WORK INSTRUCTIONS: Please count the lines in the rows below that contain the string "logistics", treating case as significant, and reply with only that number.

*** Opening WORKING DATA ***

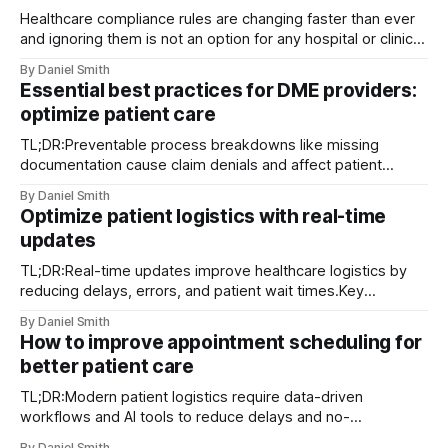
Healthcare compliance rules are changing faster than ever
and ignoring them is not an option for any hospital or clinic.
You might think the biggest concern is just avoiding fines or
By Daniel Smith
checking boxes on a list. Actually, failing to adapt could
Essential best practices for DME providers:
open your organization to ransomware attacks which
optimize patient care
surged by
TL;DR:Preventable process breakdowns like missing
documentation cause claim denials and affect patient
access.Implementing best operational practices and
By Daniel Smith
tracking KPIs enhance efficiency and compliance.Patient
Optimize patient logistics with real-time
satisfaction improves through timely delivery and proactive
updates
communication, serving as a key differentiator. Claim
denials, documentation gaps, and delayed deliveries are
TL;DR:Real-time updates improve healthcare logistics by
among the
reducing delays, errors, and patient wait times.Key
technologies include RTLS, AI analytics, digital twins, and
By Daniel Smith
mobile dispatch systems.Successful implementation
How to improve appointment scheduling for
depends on structured workflows, staff training, and
better patient care
contingency protocols. Unexpected transport delays and
last-minute patient condition changes are not
TL;DR:Modern patient logistics require data-driven
workflows and AI tools to reduce delays and no-
shows.Implementing integrated scheduling systems,
By Daniel Smith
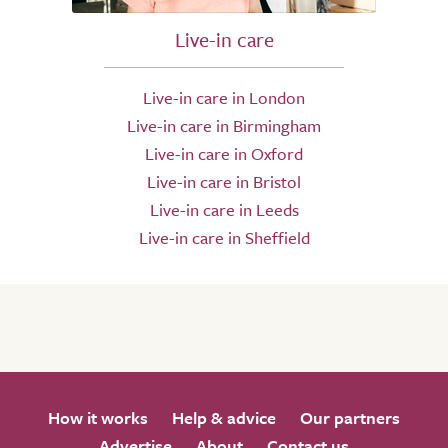
Live-in care
Live-in care in London
Live-in care in Birmingham
Live-in care in Oxford
Live-in care in Bristol
Live-in care in Leeds
Live-in care in Sheffield
How it works
Help & advice
Our partners
Advertise
About
Contact us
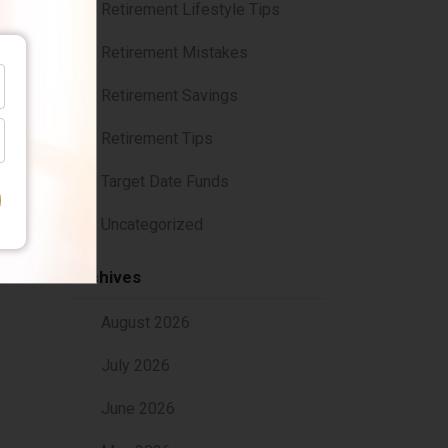
Retirement Lifestyle Tips
Retirement Mistakes
Retirement Savings
Retirement Tips
Target Date Funds
Uncategorized
dot-
Archives
August 2026
July 2026
June 2026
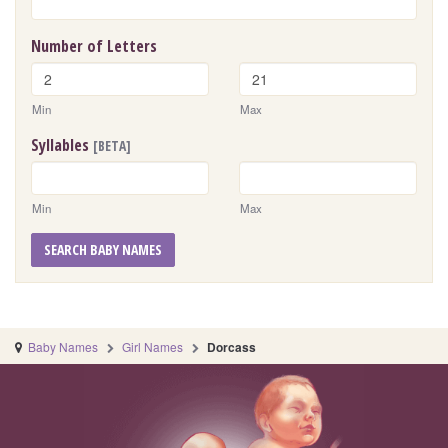
Number of Letters
Min
Max
Syllables
[BETA]
Min
Max
SEARCH BABY NAMES
Baby Names
Girl Names
Dorcass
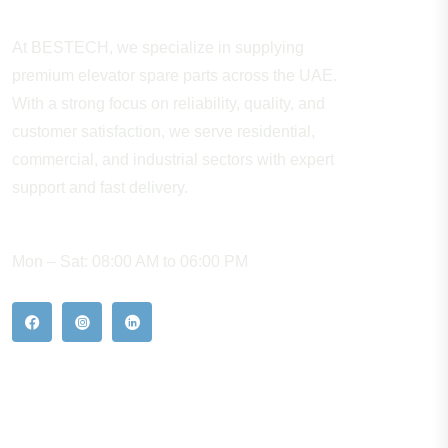
At BESTECH, we specialize in supplying
premium elevator spare parts across the UAE.
With a strong focus on reliability, quality, and
customer satisfaction, we serve residential,
commercial, and industrial sectors with expert
support and fast delivery.
WORKING HOURS
Mon – Sat: 08:00 AM to 06:00 PM
Our Hot Products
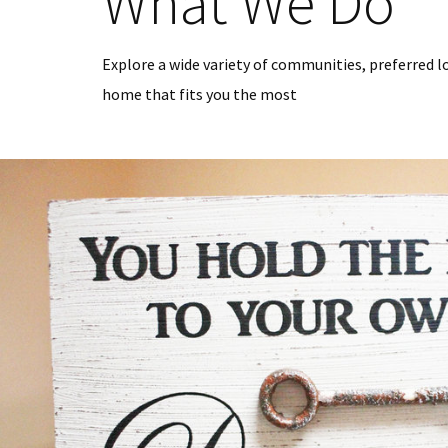
What We Do
Explore a wide variety of communities, preferred l
home that fits you the most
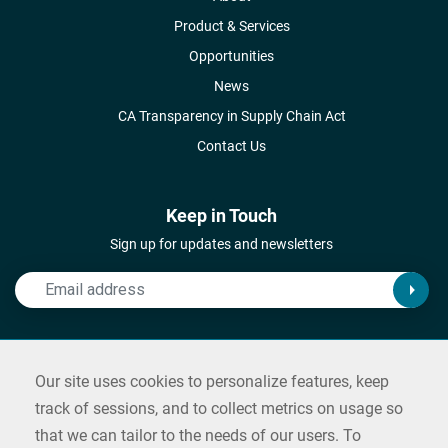
Product & Services
Opportunities
News
CA Transparency in Supply Chain Act
Contact Us
Keep in Touch
Sign up for updates and newsletters
Connect with Us
Our site uses cookies to personalize features, keep
Follow us on social media and reach out
track of sessions, and to collect metrics on usage so
that we can tailor to the needs of our users. To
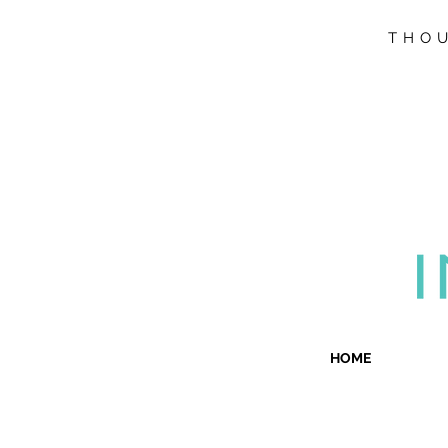
THOU
HOME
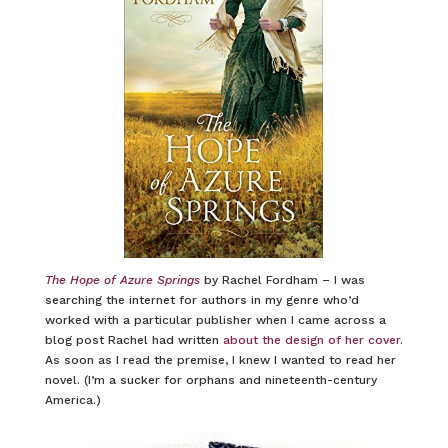
The Hope of Azure Springs
by Rachel Fordham – I was
searching the internet for authors in my genre who’d
worked with a particular publisher when I came across a
blog post Rachel had written
about the design of her cover
.
As soon as I read the premise, I knew I wanted to read her
novel. (I’m a sucker for orphans and nineteenth-century
America.)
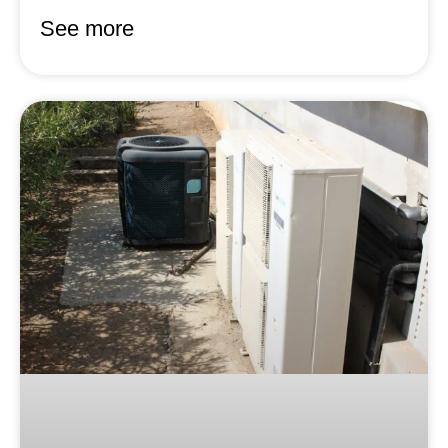
See more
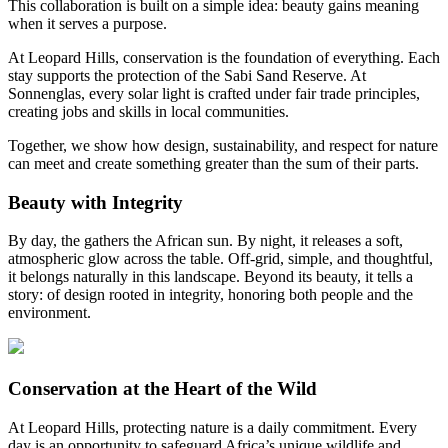
This collaboration is built on a simple idea: beauty gains meaning
when it serves a purpose.
At Leopard Hills, conservation is the foundation of everything. Each
stay supports the protection of the Sabi Sand Reserve. At
Sonnenglas, every solar light is crafted under fair trade principles,
creating jobs and skills in local communities.
Together, we show how design, sustainability, and respect for nature
can meet and create something greater than the sum of their parts.
Beauty with Integrity
By day, the
gathers the African sun. By night, it releases a soft,
atmospheric glow across the table. Off-grid, simple, and thoughtful,
it belongs naturally in this landscape. Beyond its beauty, it tells a
story: of design rooted in integrity, honoring both people and the
environment.
Conservation at the Heart of the Wild
At Leopard Hills, protecting nature is a daily commitment. Every
day is an opportunity to safeguard Africa’s unique wildlife and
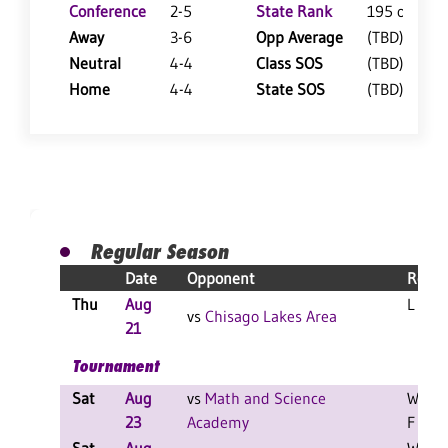
Conference
2-5
State Rank
195 of 402
Away
3-6
Opp Average
(TBD)
Neutral
4-4
Class SOS
(TBD)
Home
4-4
State SOS
(TBD)
Regular Season
Date
Opponent
Resul
Thu
Aug
L 3-0 
vs
Chisago Lakes Area
21
Tournament
Sat
Aug
vs
Math and Science
W 2-0
23
Academy
F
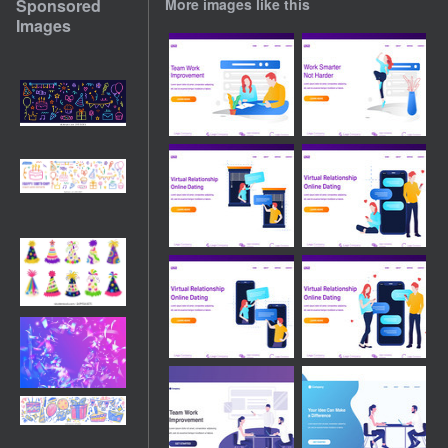
Sponsored
More images like this
Images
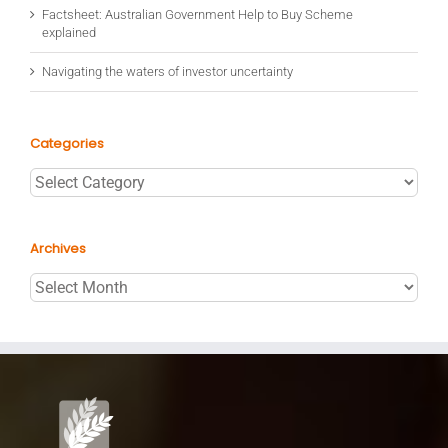
Factsheet: Australian Government Help to Buy Scheme
explained
Navigating the waters of investor uncertainty
Categories
Categories
Archives
Archives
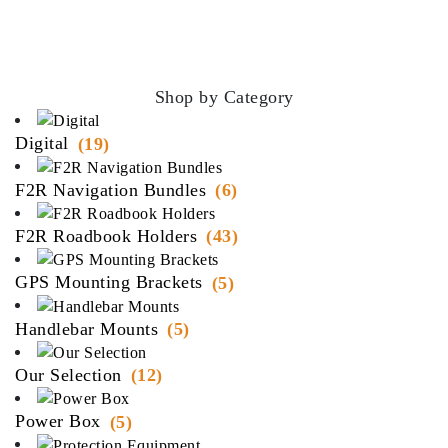
Shop by Category
Digital
(19)
F2R Navigation Bundles
(6)
F2R Roadbook Holders
(43)
GPS Mounting Brackets
(5)
Handlebar Mounts
(5)
Our Selection
(12)
Power Box
(5)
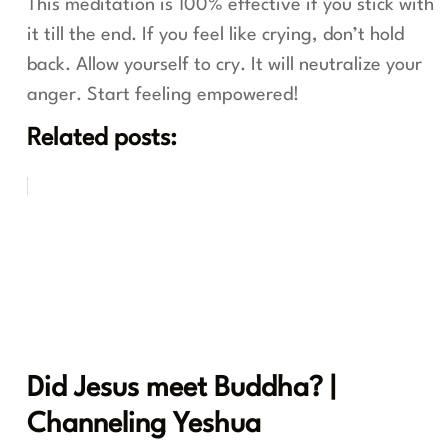
This meditation is 100% effective if you stick with
it till the end. If you feel like crying, don’t hold
back. Allow yourself to cry. It will neutralize your
anger. Start feeling empowered!
Related posts:
Did Jesus meet Buddha? |
Channeling Yeshua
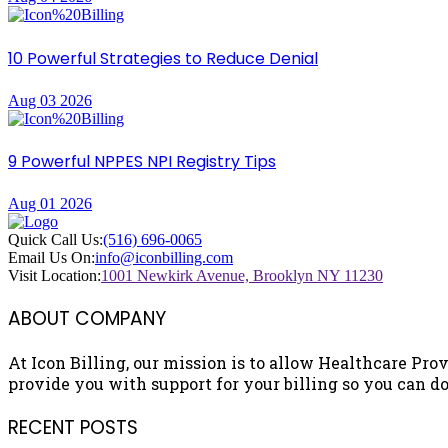
10 Powerful Strategies to Reduce Denial
Aug 03 2026
9 Powerful NPPES NPI Registry Tips
Aug 01 2026
Quick Call Us:
(516) 696-0065
Email Us On:
info@iconbilling.com
Visit Location:
1001 Newkirk Avenue, Brooklyn NY 11230
ABOUT COMPANY
At Icon Billing, our mission is to allow Healthcare Prov
provide you with support for your billing so you can do 
RECENT POSTS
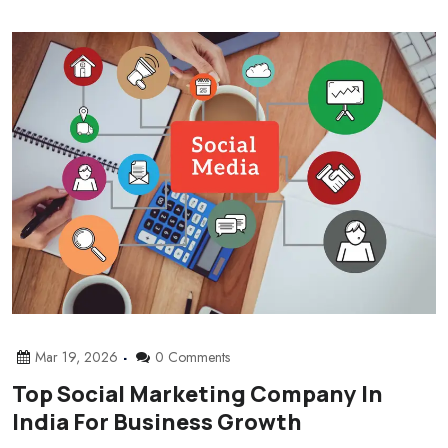
Mar 19, 2026
0 Comments
Top Social Marketing Company In
India For Business Growth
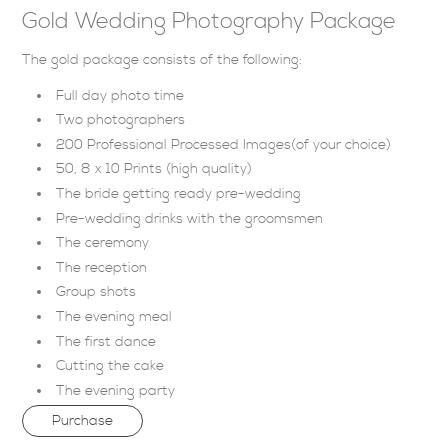
Gold Wedding Photography Package
The gold package consists of the following:
Full day photo time
Two photographers
200 Professional Processed Images(of your choice)
50, 8 x 10 Prints (high quality)
The bride getting ready pre-wedding
Pre-wedding drinks with the groomsmen
The ceremony
The reception
Group shots
The evening meal
The first dance
Cutting the cake
The evening party
Purchase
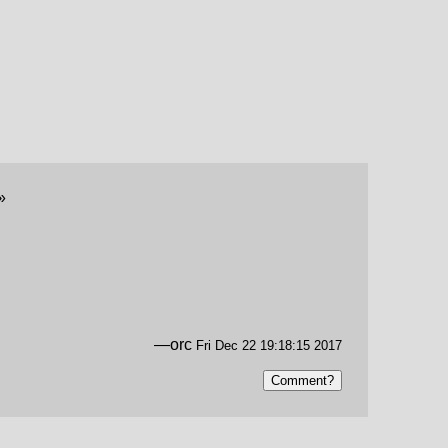
»
—orc
Fri Dec 22 19:18:15 2017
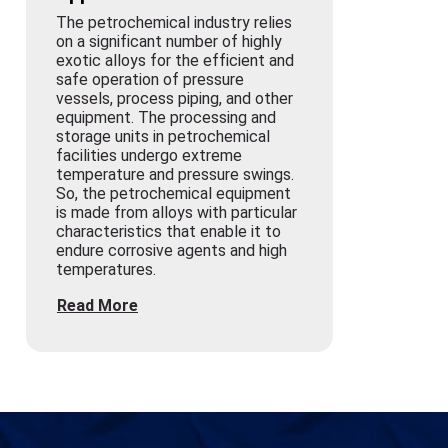
The petrochemical industry relies
on a significant number of highly
exotic alloys for the efficient and
safe operation of pressure
vessels, process piping, and other
equipment. The processing and
storage units in petrochemical
facilities undergo extreme
temperature and pressure swings.
So, the petrochemical equipment
is made from alloys with particular
characteristics that enable it to
endure corrosive agents and high
temperatures.
Read More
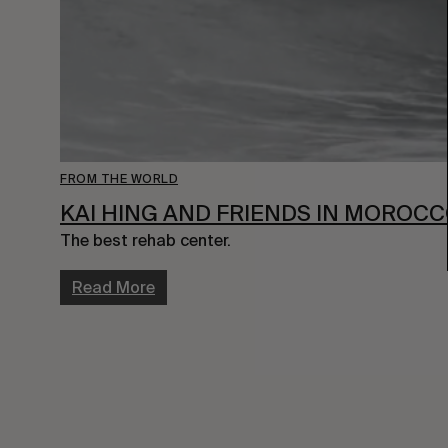
FROM THE WORLD
KAI HING AND FRIENDS IN MOROC
The best rehab center.
Read More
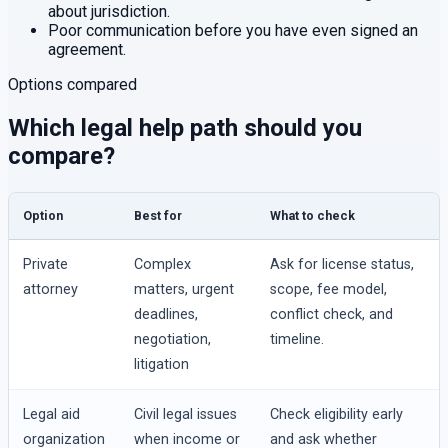
about jurisdiction.
Poor communication before you have even signed an
agreement.
Options compared
Which legal help path should you
compare?
Option
Best for
What to check
Private
Complex
Ask for license status,
attorney
matters, urgent
scope, fee model,
deadlines,
conflict check, and
negotiation,
timeline.
litigation
Legal aid
Civil legal issues
Check eligibility early
organization
when income or
and ask whether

*** Closing WORKING DATA ***

YOUR SOLUTION: 3